# ALICE zeroes in on cold-matter effects

13 January 2017

Measuring the production cross-section of charm hadrons in proton–proton collisions provides an important test of perturbative quantum chromodynamics (QCD). In proton–nucleus collisions, “cold-matter” effects related to the presence of nuclei in the colliding system are expected to modify the production cross-section and the transverse-momentum distribution of open-charm hadrons. Assessing such effects is thus crucial for interpreting the results from heavy-ion collisions, where a hot and dense medium of deconfined partons – the quark–gluon plasma (QGP) – is formed.

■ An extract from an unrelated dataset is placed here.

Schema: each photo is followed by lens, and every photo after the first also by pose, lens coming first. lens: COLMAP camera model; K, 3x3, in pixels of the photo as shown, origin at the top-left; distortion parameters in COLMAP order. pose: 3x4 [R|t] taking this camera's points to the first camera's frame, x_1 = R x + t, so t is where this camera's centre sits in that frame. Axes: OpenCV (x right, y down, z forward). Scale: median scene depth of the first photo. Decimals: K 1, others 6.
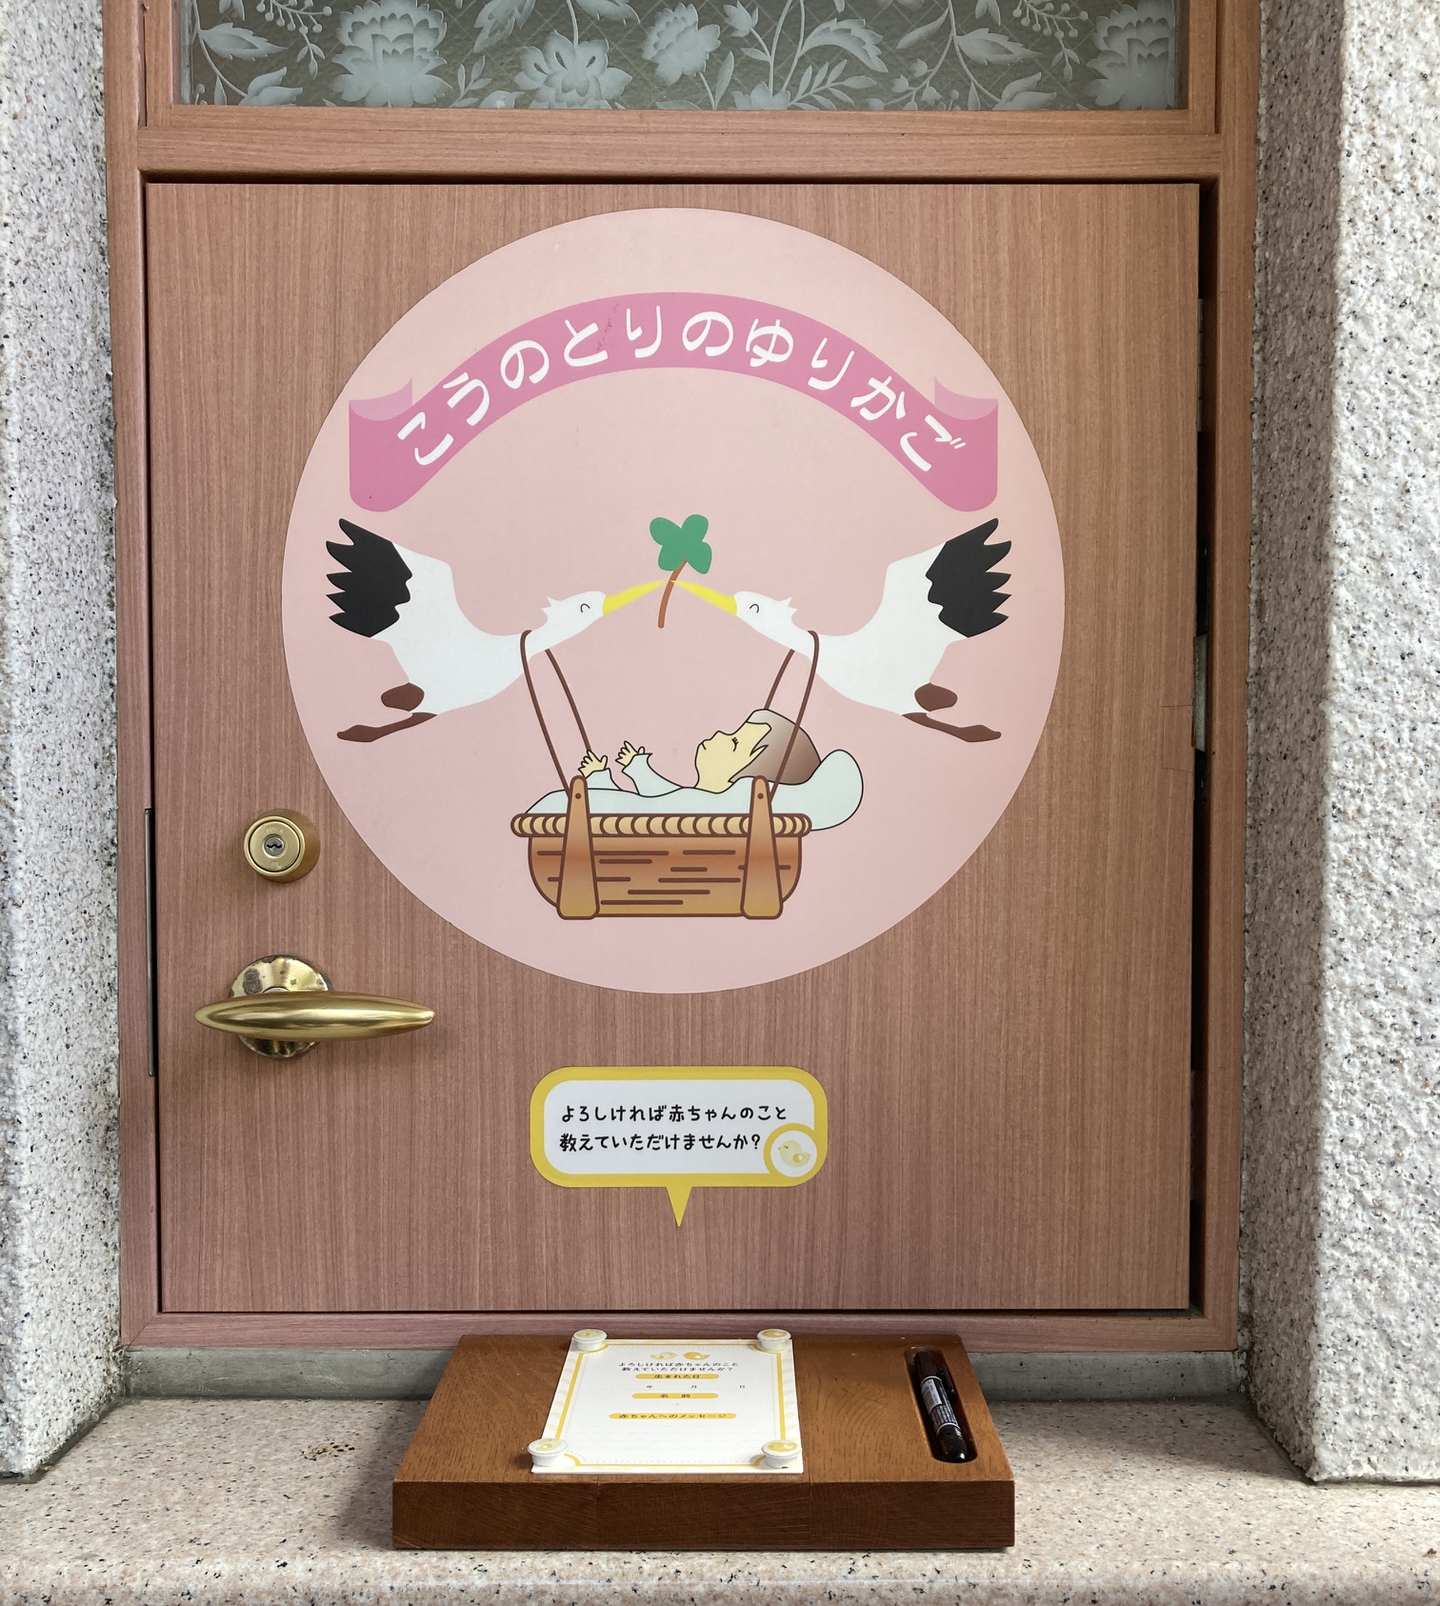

Previously, ALICE measured D-meson production in proton–lead collisions and found no substantial modification relative to proton–proton interactions within the kinematic range of the measurement (covering a transverse momentum, pT, between one and 24 GeV/c at mid-rapidity). Most cold-nuclear-matter effects are expected to modify charm production at low pT, but no measurement of D-meson production down to zero transverse momentum was performed at mid-rapidity at LHC energies.

Recently the ALICE collaboration extended the measurement of the D0-meson cross-section down to zero pT in proton–proton collisions at 7 TeV and in proton–lead collisions at 5.02 TeV. In contrast to previous ALICE publications, the analysis relied on estimating and subtracting the combinatorial background without having to reconstruct the D0 decay vertex. This allowed the first measurement of the D0 signal in the interval 0 < pT < 1 GeV/c and a significant reduction of the uncertainties in the interval 1 < pT < 2 GeV/c compared with previous results.

The current precision of the measurement does not yet confirm the role of the different nuclear effects or the possible presence of additional hot-medium effects. However, applied to larger data sets in the future, the analysis technique will provide insight into the physics-rich region close to pT = 0.